Thread
#stdlib
    h

    holgerbrandl

    1 year ago
    In what situations may
    Number.toDouble()
    "involve rounding" as suggested by its API docs?
    e

    ephemient

    1 year ago
    odd integers above 2^53 cannot be exactly represented as doubles
    >>> (2L shl 53) + 1
    res0: kotlin.Long = 18014398509481985
    >>> ((2L shl 53) + 1).toDouble().toLong()
    res1: kotlin.Long = 18014398509481984
    louiscad

    louiscad

    1 year ago
    Would be great to have this documented in Kotlin stdlib KDoc
    e

    ephemient

    1 year ago
    does it have to be enumerated? javadoc uses the same phrasing
    clearly the range of various numbers can't all fit in Double - there are other Number types such as BigInteger and BigDecimal as well
    h

    holgerbrandl

    1 year ago
    Thanks for the great answers. I agree, it does not seem to be "rounding"" if a
    Number
    value does not fit into the target type range, so some more details in the
    Number
    API docs would be great.
    To be fair, most methods the
    Number
    docs state that it
    may involve rounding or truncation.
    which covers range issues.
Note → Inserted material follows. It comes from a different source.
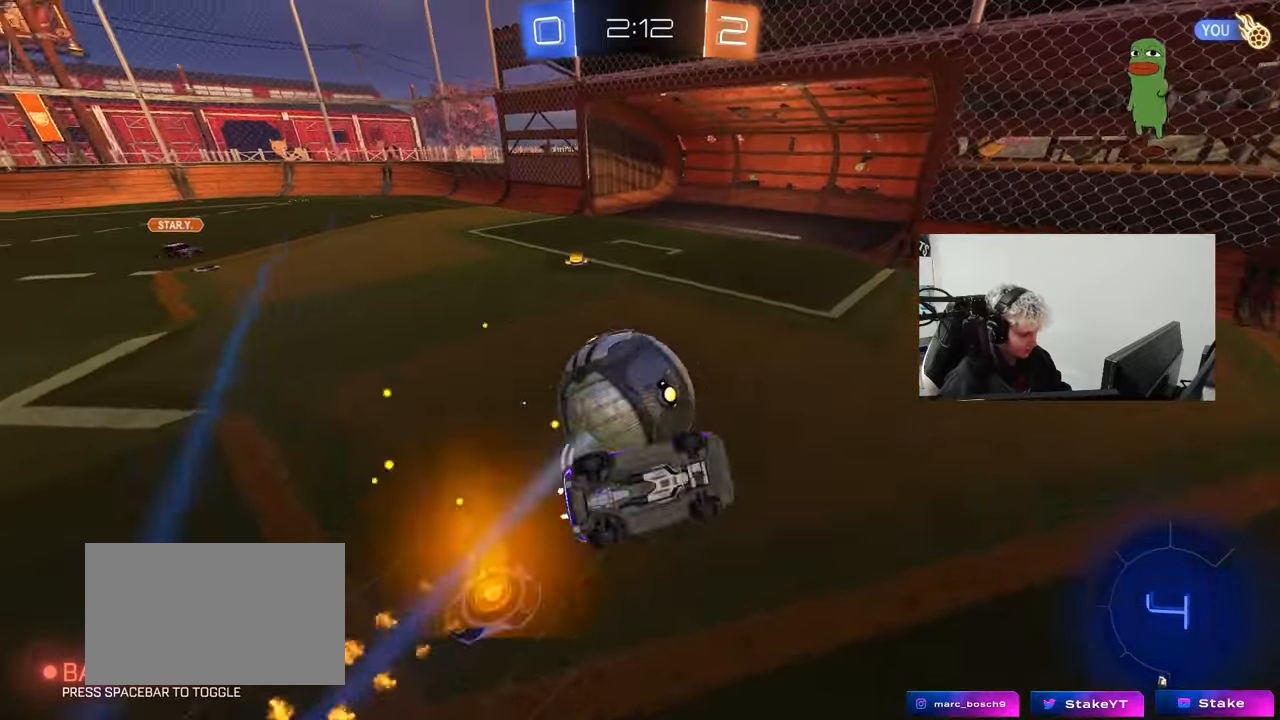
{"keys": ["a", "s"], "mouse": [], "events": [[267, "mouse_left", "up"], [400, "shift", "up"], [450, "s", "down"]]}
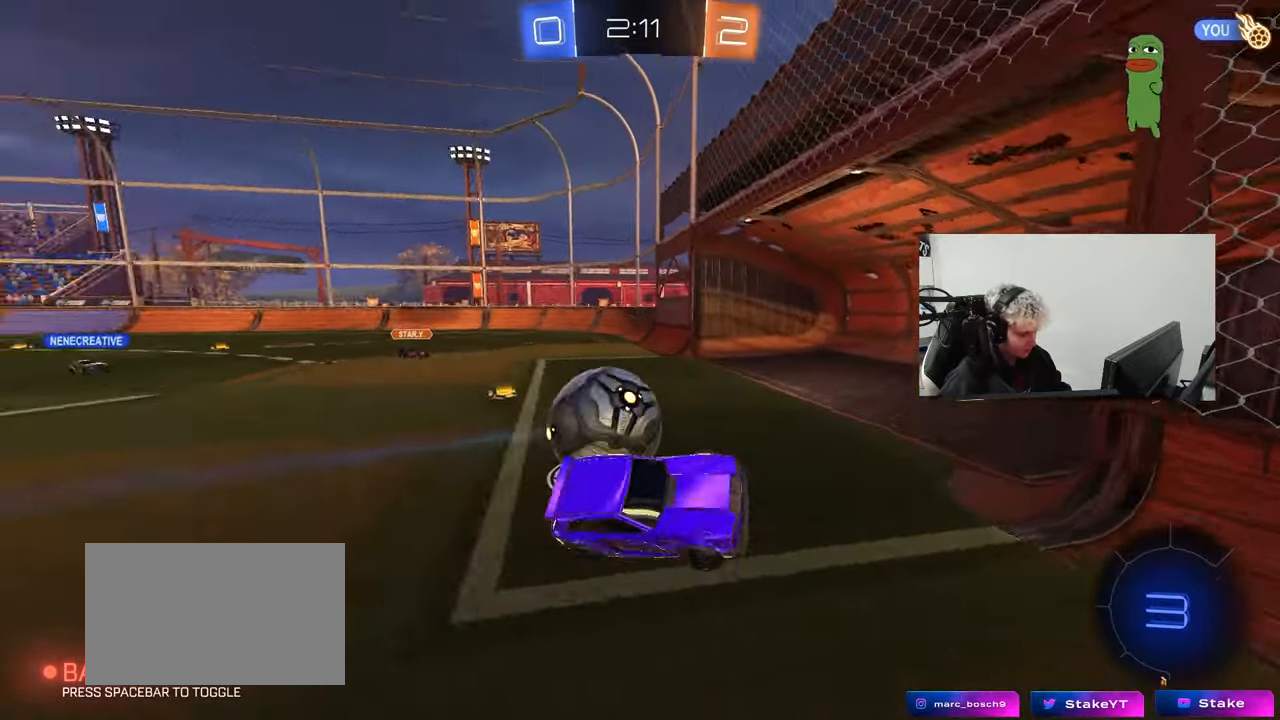
{"keys": [], "mouse": [], "events": [[317, "s", "up"], [417, "a", "up"]]}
So the docs are somehow correct, although the big odd integers to double example is neither rounding nor truncation, so there is imho some inprecision in the docs.
    e

    ephemient

    1 year ago
    why wouldn't it be rounding? it rounds to a representable value
    it just can't be called truncation, because when it runs out of finite values it goes infinite:
    2.toBigInteger().pow(1024).toDouble() == Double.POSITIVE_INFINITY
    h

    holgerbrandl

    1 year ago
    That's a clver handing when exceeding the max value. And you're right, its rounding in technical sense that just takes some time to wrap ones head around it.